*What is required*: Each line containing the string "Alternative" should be copied out of the entries.

══════════════════════════════

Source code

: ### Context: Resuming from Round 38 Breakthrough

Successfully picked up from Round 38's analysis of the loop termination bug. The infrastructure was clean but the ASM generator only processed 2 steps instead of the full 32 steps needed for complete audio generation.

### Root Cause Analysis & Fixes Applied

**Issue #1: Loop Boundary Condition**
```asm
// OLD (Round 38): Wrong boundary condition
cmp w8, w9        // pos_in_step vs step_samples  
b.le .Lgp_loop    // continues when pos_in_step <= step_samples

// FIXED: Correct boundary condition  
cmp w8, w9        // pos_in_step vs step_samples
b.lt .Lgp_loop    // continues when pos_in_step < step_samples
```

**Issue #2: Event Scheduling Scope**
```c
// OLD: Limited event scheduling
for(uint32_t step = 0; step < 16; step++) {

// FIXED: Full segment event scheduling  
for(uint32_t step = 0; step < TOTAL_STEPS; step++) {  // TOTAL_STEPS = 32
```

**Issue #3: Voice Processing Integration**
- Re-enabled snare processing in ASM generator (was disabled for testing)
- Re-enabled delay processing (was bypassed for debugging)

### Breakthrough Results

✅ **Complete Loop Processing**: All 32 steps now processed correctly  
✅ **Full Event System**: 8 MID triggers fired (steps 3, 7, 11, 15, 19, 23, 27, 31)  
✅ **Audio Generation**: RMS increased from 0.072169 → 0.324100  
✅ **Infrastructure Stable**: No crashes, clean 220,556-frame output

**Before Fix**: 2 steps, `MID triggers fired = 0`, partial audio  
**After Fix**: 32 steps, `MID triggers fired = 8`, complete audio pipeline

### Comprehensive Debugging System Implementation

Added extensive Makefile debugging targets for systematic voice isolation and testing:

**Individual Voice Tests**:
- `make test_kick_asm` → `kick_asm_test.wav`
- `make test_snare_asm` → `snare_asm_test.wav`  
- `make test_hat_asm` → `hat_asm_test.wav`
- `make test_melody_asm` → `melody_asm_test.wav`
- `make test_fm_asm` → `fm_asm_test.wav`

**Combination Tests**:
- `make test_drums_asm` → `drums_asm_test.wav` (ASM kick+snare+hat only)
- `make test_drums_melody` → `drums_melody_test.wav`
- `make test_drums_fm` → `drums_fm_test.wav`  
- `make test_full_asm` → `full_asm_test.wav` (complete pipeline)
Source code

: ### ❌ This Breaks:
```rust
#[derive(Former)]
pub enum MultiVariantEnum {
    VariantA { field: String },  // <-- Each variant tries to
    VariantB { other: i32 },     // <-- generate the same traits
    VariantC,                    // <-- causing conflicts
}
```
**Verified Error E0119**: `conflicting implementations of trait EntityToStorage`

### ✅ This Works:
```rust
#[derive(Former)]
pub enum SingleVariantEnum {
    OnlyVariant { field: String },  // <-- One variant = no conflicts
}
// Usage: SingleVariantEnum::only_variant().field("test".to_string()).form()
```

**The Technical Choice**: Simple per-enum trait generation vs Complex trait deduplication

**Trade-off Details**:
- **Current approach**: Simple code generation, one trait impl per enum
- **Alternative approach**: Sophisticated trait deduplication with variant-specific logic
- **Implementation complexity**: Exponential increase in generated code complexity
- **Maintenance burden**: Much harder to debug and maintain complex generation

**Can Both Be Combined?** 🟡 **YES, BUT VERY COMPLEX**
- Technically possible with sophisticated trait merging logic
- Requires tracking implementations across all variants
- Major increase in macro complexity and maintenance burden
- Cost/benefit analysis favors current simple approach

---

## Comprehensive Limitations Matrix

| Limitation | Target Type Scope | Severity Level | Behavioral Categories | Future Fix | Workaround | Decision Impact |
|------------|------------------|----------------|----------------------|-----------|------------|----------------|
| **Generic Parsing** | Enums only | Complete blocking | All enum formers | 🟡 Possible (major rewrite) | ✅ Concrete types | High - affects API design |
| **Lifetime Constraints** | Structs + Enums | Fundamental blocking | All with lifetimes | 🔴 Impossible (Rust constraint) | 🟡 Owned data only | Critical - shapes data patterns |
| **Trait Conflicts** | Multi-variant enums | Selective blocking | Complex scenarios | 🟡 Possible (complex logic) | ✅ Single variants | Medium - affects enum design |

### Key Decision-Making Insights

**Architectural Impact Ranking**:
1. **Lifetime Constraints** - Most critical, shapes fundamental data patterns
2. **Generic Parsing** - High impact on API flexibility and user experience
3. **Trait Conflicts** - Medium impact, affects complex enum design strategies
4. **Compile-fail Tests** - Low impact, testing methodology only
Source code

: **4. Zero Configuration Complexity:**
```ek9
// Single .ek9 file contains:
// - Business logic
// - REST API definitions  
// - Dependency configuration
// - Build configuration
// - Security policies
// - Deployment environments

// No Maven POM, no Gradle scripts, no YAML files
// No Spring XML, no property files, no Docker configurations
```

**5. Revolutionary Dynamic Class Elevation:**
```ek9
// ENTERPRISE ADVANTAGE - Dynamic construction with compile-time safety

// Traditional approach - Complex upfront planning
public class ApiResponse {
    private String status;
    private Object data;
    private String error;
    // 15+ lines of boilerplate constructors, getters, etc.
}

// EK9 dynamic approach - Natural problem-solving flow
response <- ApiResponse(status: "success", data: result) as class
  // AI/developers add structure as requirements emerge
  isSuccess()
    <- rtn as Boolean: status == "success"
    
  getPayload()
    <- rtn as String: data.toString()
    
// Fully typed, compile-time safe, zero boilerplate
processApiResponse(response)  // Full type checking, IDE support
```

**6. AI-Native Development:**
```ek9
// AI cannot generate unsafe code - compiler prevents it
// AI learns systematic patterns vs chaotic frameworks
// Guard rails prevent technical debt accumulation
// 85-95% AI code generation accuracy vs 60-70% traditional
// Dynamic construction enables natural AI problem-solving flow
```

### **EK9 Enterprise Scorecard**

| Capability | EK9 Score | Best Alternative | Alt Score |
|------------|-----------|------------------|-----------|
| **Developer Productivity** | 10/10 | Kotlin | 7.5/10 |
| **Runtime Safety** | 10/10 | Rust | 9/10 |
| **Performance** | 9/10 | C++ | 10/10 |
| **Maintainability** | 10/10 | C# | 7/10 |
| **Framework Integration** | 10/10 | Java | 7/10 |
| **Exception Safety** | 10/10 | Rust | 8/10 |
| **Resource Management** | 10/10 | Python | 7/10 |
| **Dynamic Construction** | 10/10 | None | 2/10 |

══════════════════════════════

*The answer*:
- **Alternative approach**: Sophisticated trait deduplication with variant-specific logic
| Capability | EK9 Score | Best Alternative | Alt Score |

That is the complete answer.